O promotor paraguaio Marcelo Pecci. Foto: NORBERTO DUARTE/AFP via Getty Images.
O promotor paraguaio Marcelo Pecci. Foto: NORBERTO DUARTE/AFP via Getty Images.
  • Promotor investigava ação de quadrilhas na fronteira com o Brasil

  • Ele foi morto em uma praia na Colômbia durante sua lua de mel

  • Sua esposa está grávida do primeiro filho do casal

Um promotor paraguaio que investigava quadrilhas que atuam na região da fronteira com o Brasil - incluindo a facção dominante em presídios do estado de São Paulo, o PCC - foi assassinado em uma praia da Colômbia na semana passada. Marcelo Pecci estava em lua de mel e foi morto por atiradores que chegaram em uma moto aquática.

Pecci havia acabado de se casar em Assunção, capital paraguaia. Ele estava acompanhado pela esposa, Claudia Aguilera, que é jornalista e apresenta um programa na rede paraguaia de televisão Unicanal. Eles tinham como destino em sua lua de mel as cidades colombianas de Cartagena e Barú.

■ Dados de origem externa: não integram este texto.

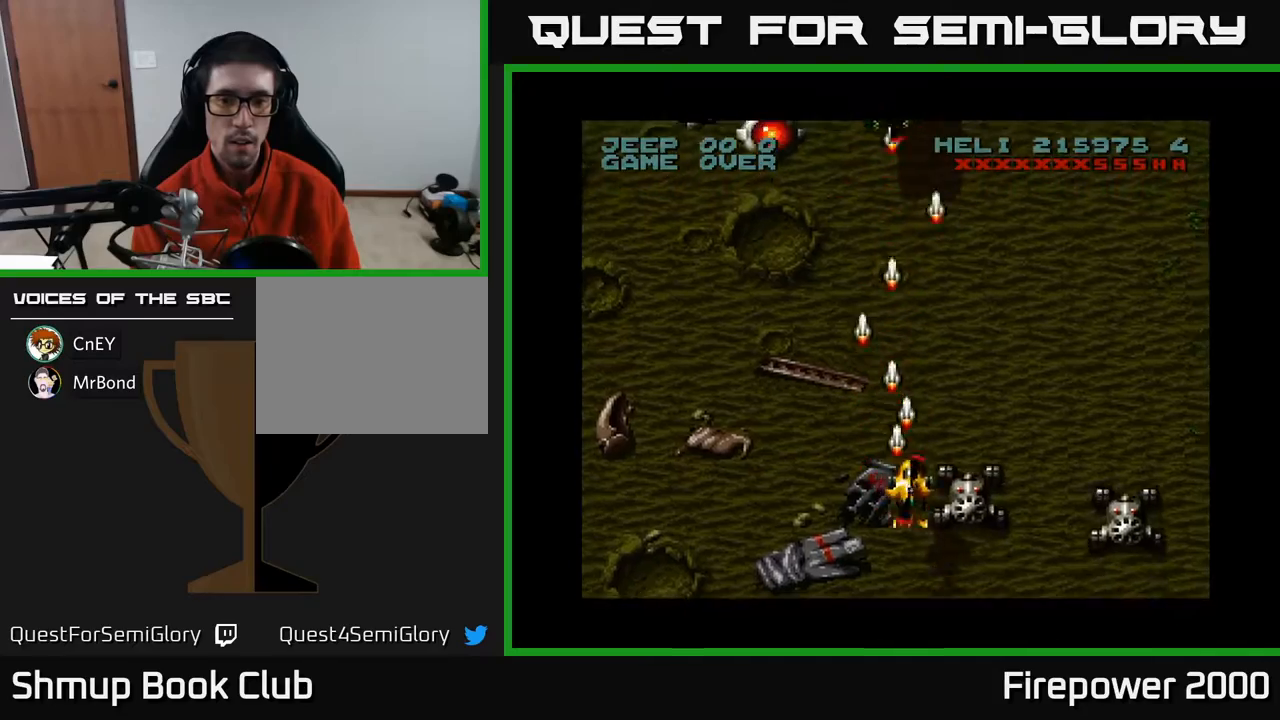
{"buttons": ["A", "DPAD_RIGHT"], "events": [[200, "DPAD_RIGHT", "up"], [217, "DPAD_LEFT", "down"], [283, "DPAD_LEFT", "up"], [333, "DPAD_DOWN", "up"], [483, "DPAD_RIGHT", "down"]]}
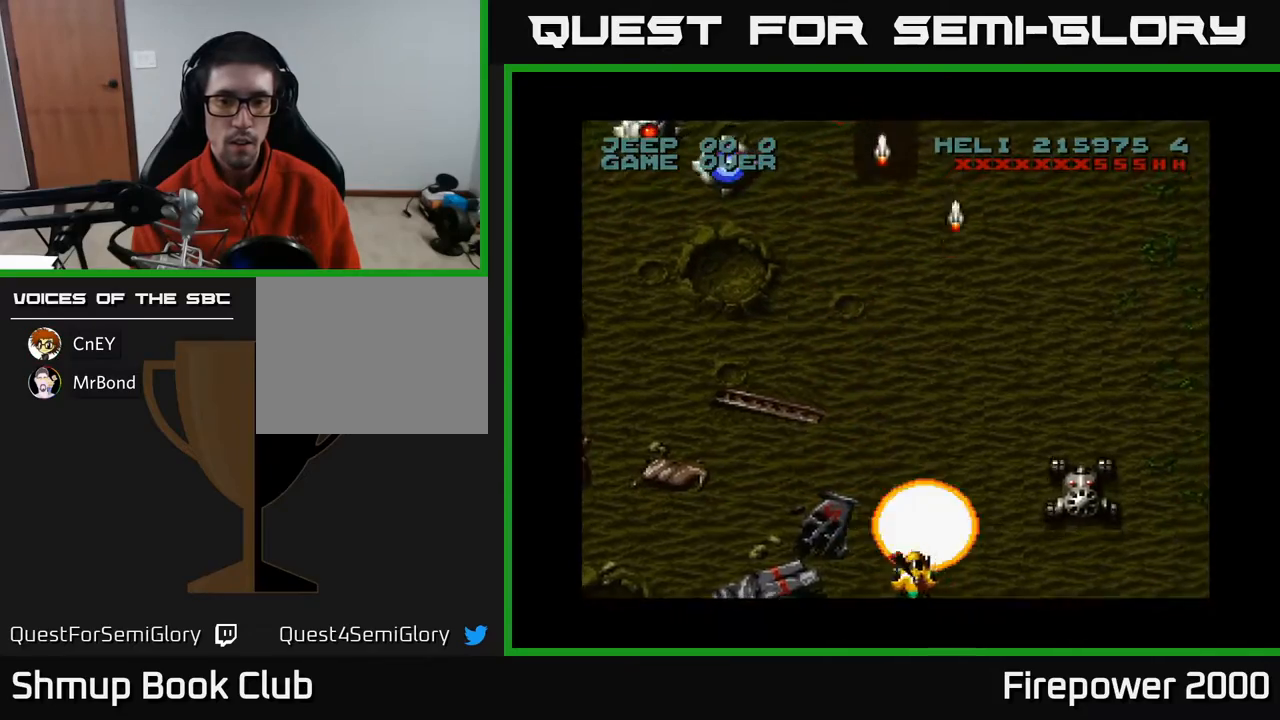
{"buttons": ["A"], "events": [[417, "DPAD_RIGHT", "up"]]}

Antes da tragédia, que ocorreu na última terça-feira (10), a esposa do promotor chegou a postar imagens deles na viagem nas redes sociais. Na última postagem, ela anunciou que está grávida do primeiro filho do casal. As informações são do programa Fantástico, da TV Globo.

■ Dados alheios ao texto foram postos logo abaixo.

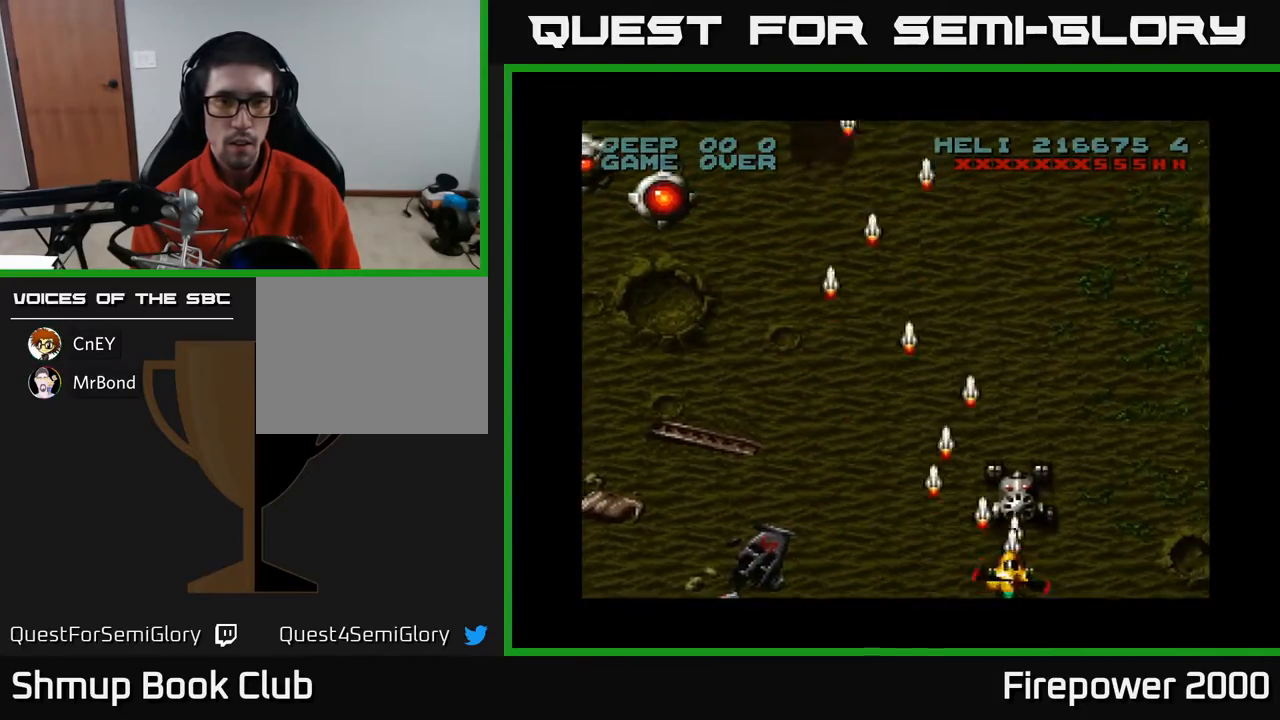
{"buttons": ["A", "DPAD_LEFT"], "events": [[450, "DPAD_LEFT", "down"], [450, "DPAD_UP", "down"], [483, "DPAD_UP", "up"]]}
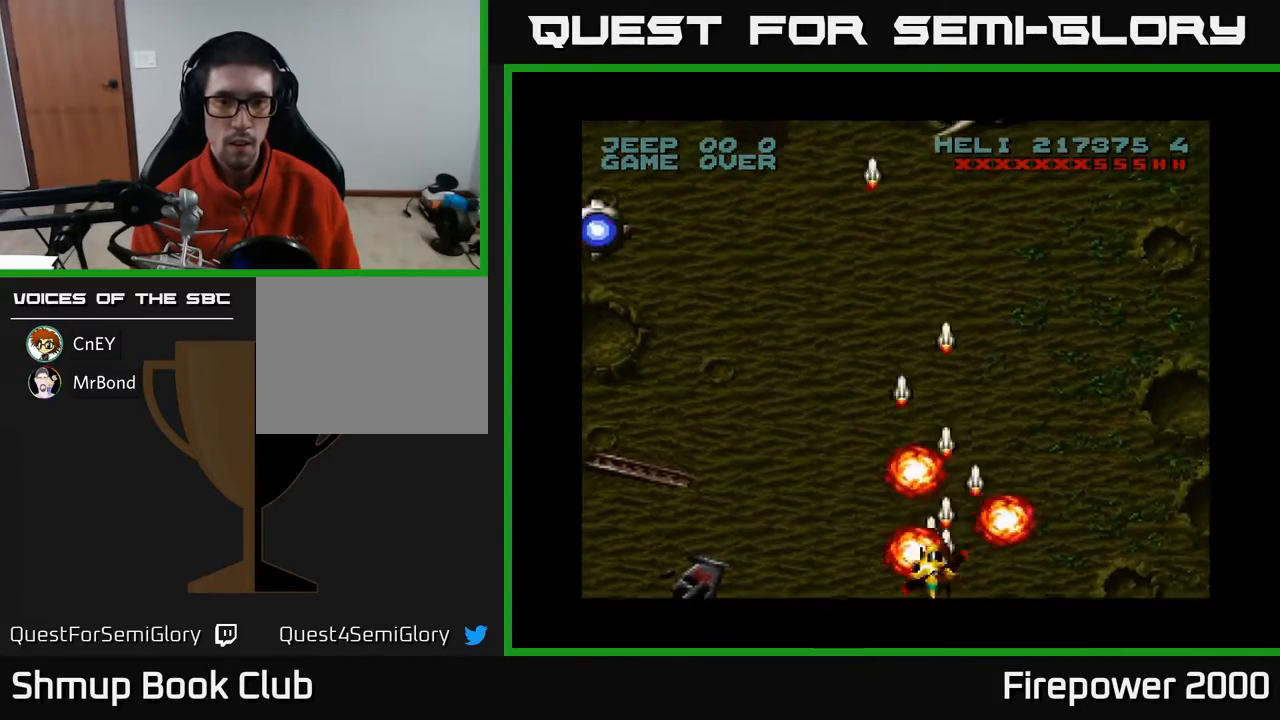
{"buttons": ["A", "DPAD_UP", "DPAD_LEFT"], "events": [[383, "DPAD_UP", "down"]]}
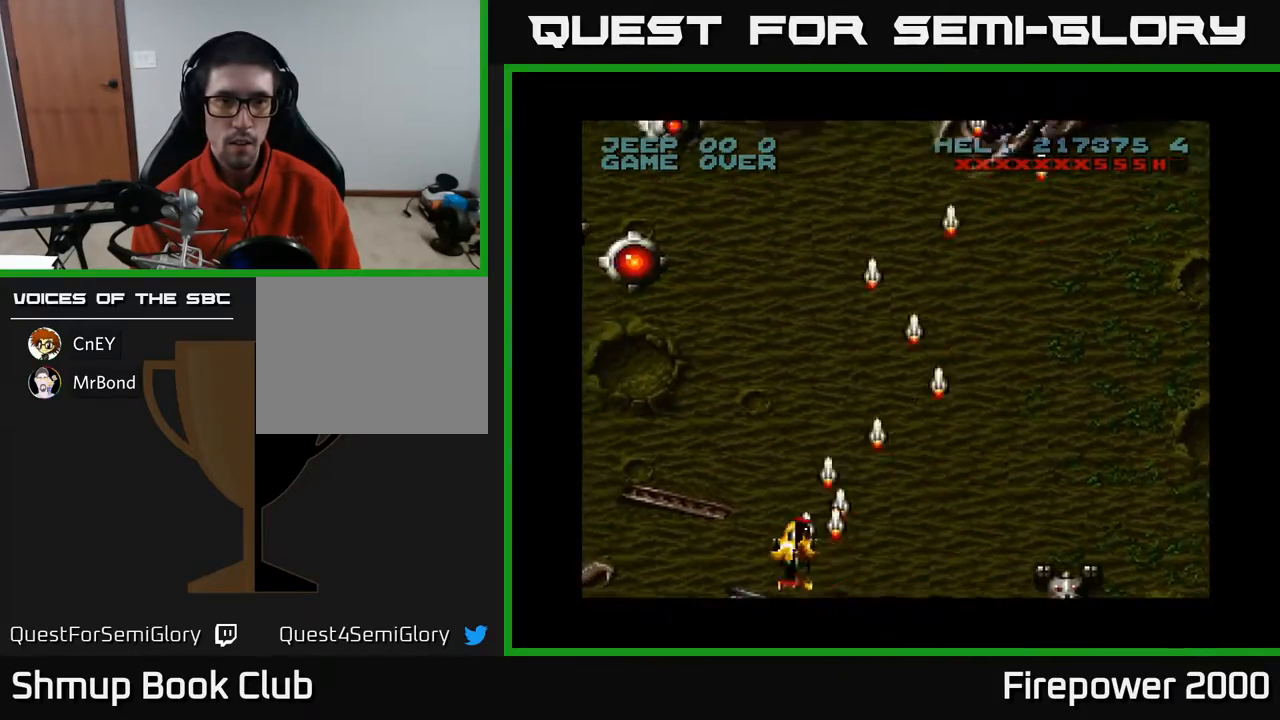
{"buttons": ["A", "DPAD_UP"], "events": [[500, "DPAD_LEFT", "up"]]}
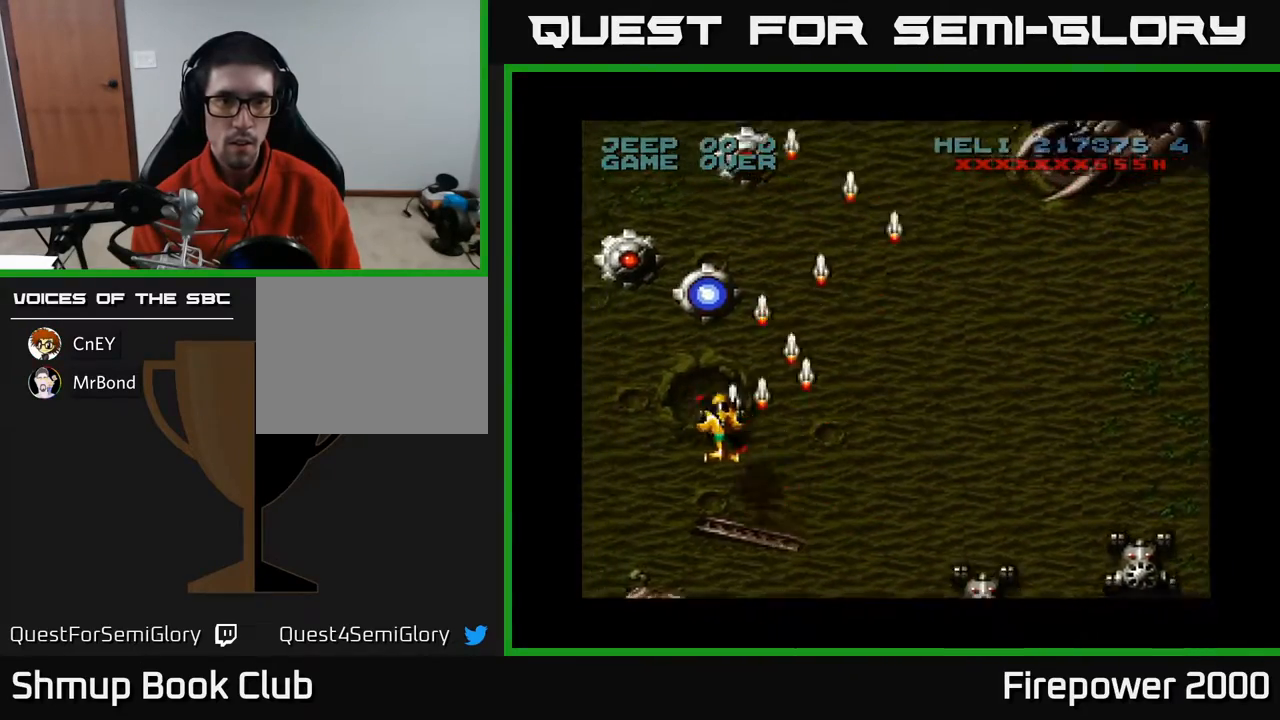
{"buttons": ["A", "DPAD_DOWN", "DPAD_LEFT"], "events": [[433, "DPAD_UP", "up"], [467, "DPAD_DOWN", "down"], [500, "DPAD_LEFT", "down"]]}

"Chegaram dois homens em uma lancha, se aproximaram e já dispararam", relatou Claudia em entrevista para uma rádio colombiana.

O promotor foi morto na praia em frente ao hotel onde estava hospedado. Autoridades investigam o caso e até o presidente do Paraguai, Mario Abdo Benítez, cobrou empenho na investigação. No entanto, em uma semana, ainda não foram encontrados os suspeitos.

Segundo a reportagem, o local do crime segue cercado por policiais. A praia onde o promotor foi morto é privada, reservada apenas para hóspedes do hotel, o que explicaria por que os criminosos chegaram pelo mar. Eles usaram uma moto aquática alugada em uma praia vizinha.

A partir do relato de testemunhas, a investigação avalia a possibilidade de uma terceira pessoa ter participado da ação, já que, segundo foi relatado, os criminosos pareciam saber a localização do promotor na praia.

Pecci nunca havia dito que sofria ameaças, segundo sua esposa. No Paraguai, ele usava escolta e carro blindado, mas não levava segurança na lua de mel.